Das Schicksal von IndyMac erinnert an die Panik unter den Kunden des britischen Baufinanzierers Northern Rock im vergangenen September. Nach Notkrediten der Notenbank griff die Regierung in London als Rettung schliesslich zur Verstaatlichung. Für Deutschland sehen Experten einen solchen Crash zwar nicht vor der Tür stehen. Doch die Schockwellen des IndyMac-Debakels könnten auch hier das Ausmass der Turbulenzen nochmals verschärfen. Die krisengeschüttelte Mittelstandsbank IKB und die Milliardenlasten auch deutscher Banken haben bewiesen, wie abhängig die weltweiten Märkte voneinander sind.
Wie kann solch ein Crash passieren? Keine Bank hat all das Geld ihrer Kunden im Tresor liegen. Mit einem Gutteil macht sie selbst Geschäfte, um Zinsen zahlen zu können und Gewinne zu erzielen. Die Rechnung geht auf, solange nicht sehr viele oder gar alle Kunden auf einmal ihr Geld zurückhaben wollen. Und das passiert, wenn sie kein Vertrauen mehr haben - so wie jetzt bei IndyMac.
Genau hier liegt der grösste Schaden der Finanzmarktkrise jenseits der rund 400 Milliarden Dollar (250 Mrd Euro), die Banken weltweit bereits abschreiben mussten. Weil das Vertrauen dahin ist, stürzten die Kurse der Branche in den vergangenen Monaten dramatisch ab und rissen den gesamten Aktienmarkt mit sich. Binnen zwölf Monaten verlor der deutsche Aktienindex DAX rund 25 Prozent, der Dow Jones etwa 20 Prozent.

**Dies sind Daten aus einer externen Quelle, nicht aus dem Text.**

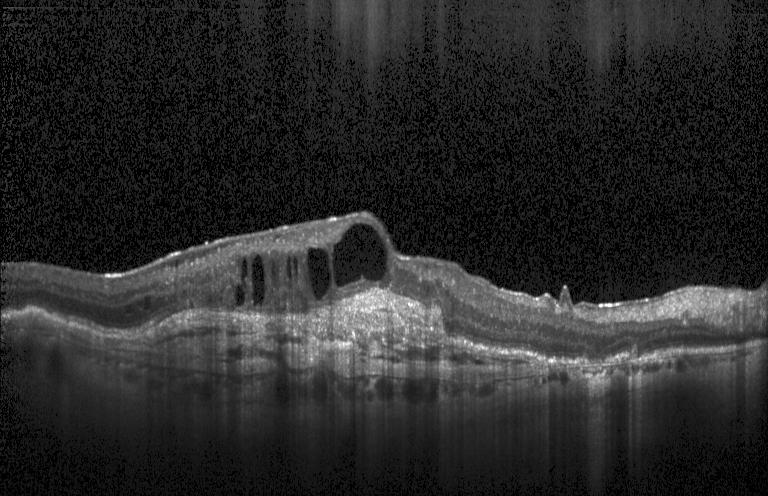

Optical coherence tomography scan; centered on the fovea; spectral-domain optical coherence tomography — Dx: a choroidal neovascular membrane.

Ein neuer Nackenschlag könnte bereits an diesem Montag drohen. Äusserst nervös erwarten Händler wegen der Zeitverschiebung zunächst die Reaktion der Tokioter Börse auf den IndyMac-Crash, dann folgt am Vormittag der deutsche Aktienhandel. Die Stunde der Wahrheit aber schlägt um 15.30 Uhr deutscher Zeit: Dann ertönt die Eröffnungsglocke der für alle Märkte weltweit noch immer richtungsweisenden New Yorker Börse an der Wall Street.